◆ EXERCISE
Return the following data exactly, with all pictures left out.

◆ Items from a data source
**********

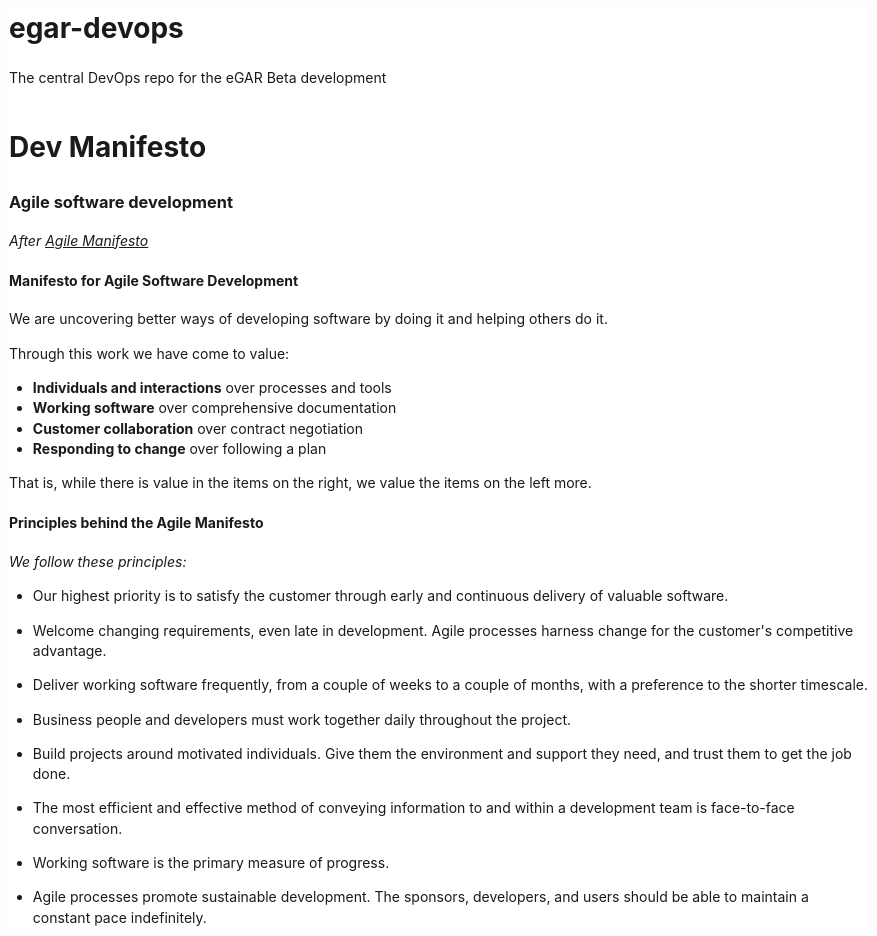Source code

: # egar-devops
The central DevOps repo for the eGAR Beta development


# Dev Manifesto 

### Agile software development
*After [Agile Manifesto](http://agilemanifesto.org)* 

#### Manifesto for Agile Software Development
We are uncovering better ways of developing
software by doing it and helping others do it.

Through this work we have come to value:
- **Individuals and interactions** over processes and tools
- **Working software** over comprehensive documentation
- **Customer collaboration** over contract negotiation
- **Responding to change** over following a plan

That is, while there is value in the items on
the right, we value the items on the left more.


#### Principles behind the Agile Manifesto

*We follow these principles:*

- Our highest priority is to satisfy the customer
through early and continuous delivery
of valuable software.

- Welcome changing requirements, even late in
development. Agile processes harness change for
the customer's competitive advantage.

- Deliver working software frequently, from a
couple of weeks to a couple of months, with a
preference to the shorter timescale.

- Business people and developers must work
together daily throughout the project.

- Build projects around motivated individuals.
Give them the environment and support they need,
and trust them to get the job done.

- The most efficient and effective method of
conveying information to and within a development
team is face-to-face conversation.

- Working software is the primary measure of progress.

- Agile processes promote sustainable development.
The sponsors, developers, and users should be able
to maintain a constant pace indefinitely.

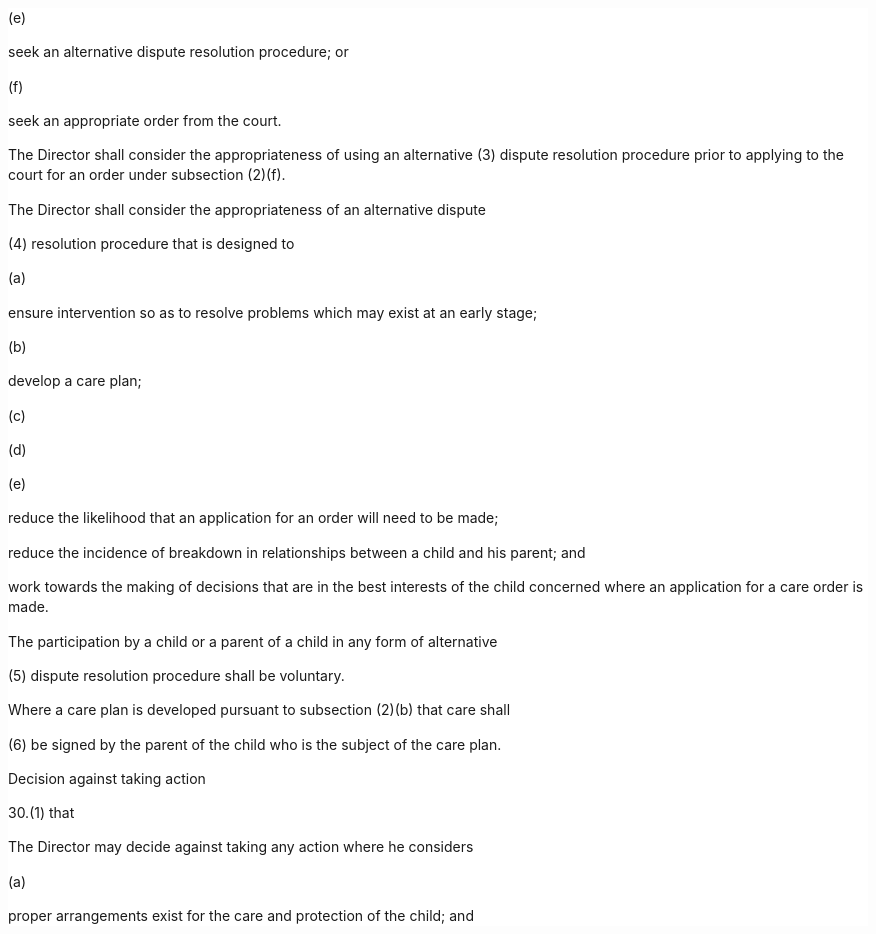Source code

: (e)

seek an alternative dispute resolution procedure; or

(f)

seek an appropriate order from the court.

The  Director  shall  consider  the  appropriateness  of  using  an  alternative
(3)
dispute resolution procedure prior to applying to the court for an order under
subsection (2)(f).

The Director shall consider the appropriateness of an alternative dispute

(4)
resolution procedure that is designed to

(a)

ensure intervention so as to resolve problems which may exist at an
early stage;

(b)

develop a care plan;

(c)

(d)

(e)

reduce the likelihood that an application for an order will need to be
made;

reduce the incidence of breakdown in relationships between a child and
his parent; and

work towards the making of decisions that are in the best interests of
the child concerned where an application for a care order is made.

The participation by a child or a parent of a child in any form of alternative

(5)
dispute resolution procedure shall be voluntary.

Where a care plan is developed pursuant to subsection (2)(b) that care shall

(6)
be signed by the parent of the child who is the subject of the care plan.

Decision against taking action

30.(1)
that

The Director may decide against taking any action where he considers

(a)

proper arrangements exist for the care and protection of the child; and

**********

◆ THE COMPLETED TASK
Source code

: # egar-devops
The central DevOps repo for the eGAR Beta development


# Dev Manifesto 

### Agile software development
*After [Agile Manifesto](http://agilemanifesto.org)* 

#### Manifesto for Agile Software Development
We are uncovering better ways of developing
software by doing it and helping others do it.

Through this work we have come to value:
- **Individuals and interactions** over processes and tools
- **Working software** over comprehensive documentation
- **Customer collaboration** over contract negotiation
- **Responding to change** over following a plan

That is, while there is value in the items on
the right, we value the items on the left more.


#### Principles behind the Agile Manifesto

*We follow these principles:*

- Our highest priority is to satisfy the customer
through early and continuous delivery
of valuable software.

- Welcome changing requirements, even late in
development. Agile processes harness change for
the customer's competitive advantage.

- Deliver working software frequently, from a
couple of weeks to a couple of months, with a
preference to the shorter timescale.

- Business people and developers must work
together daily throughout the project.

- Build projects around motivated individuals.
Give them the environment and support they need,
and trust them to get the job done.

- The most efficient and effective method of
conveying information to and within a development
team is face-to-face conversation.

- Working software is the primary measure of progress.

- Agile processes promote sustainable development.
The sponsors, developers, and users should be able
to maintain a constant pace indefinitely.

Source code

: (e)

seek an alternative dispute resolution procedure; or

(f)

seek an appropriate order from the court.

The  Director  shall  consider  the  appropriateness  of  using  an  alternative
(3)
dispute resolution procedure prior to applying to the court for an order under
subsection (2)(f).

The Director shall consider the appropriateness of an alternative dispute

(4)
resolution procedure that is designed to

(a)

ensure intervention so as to resolve problems which may exist at an
early stage;

(b)

develop a care plan;

(c)

(d)

(e)

reduce the likelihood that an application for an order will need to be
made;

reduce the incidence of breakdown in relationships between a child and
his parent; and

work towards the making of decisions that are in the best interests of
the child concerned where an application for a care order is made.

The participation by a child or a parent of a child in any form of alternative

(5)
dispute resolution procedure shall be voluntary.

Where a care plan is developed pursuant to subsection (2)(b) that care shall

(6)
be signed by the parent of the child who is the subject of the care plan.

Decision against taking action

30.(1)
that

The Director may decide against taking any action where he considers

(a)

proper arrangements exist for the care and protection of the child; and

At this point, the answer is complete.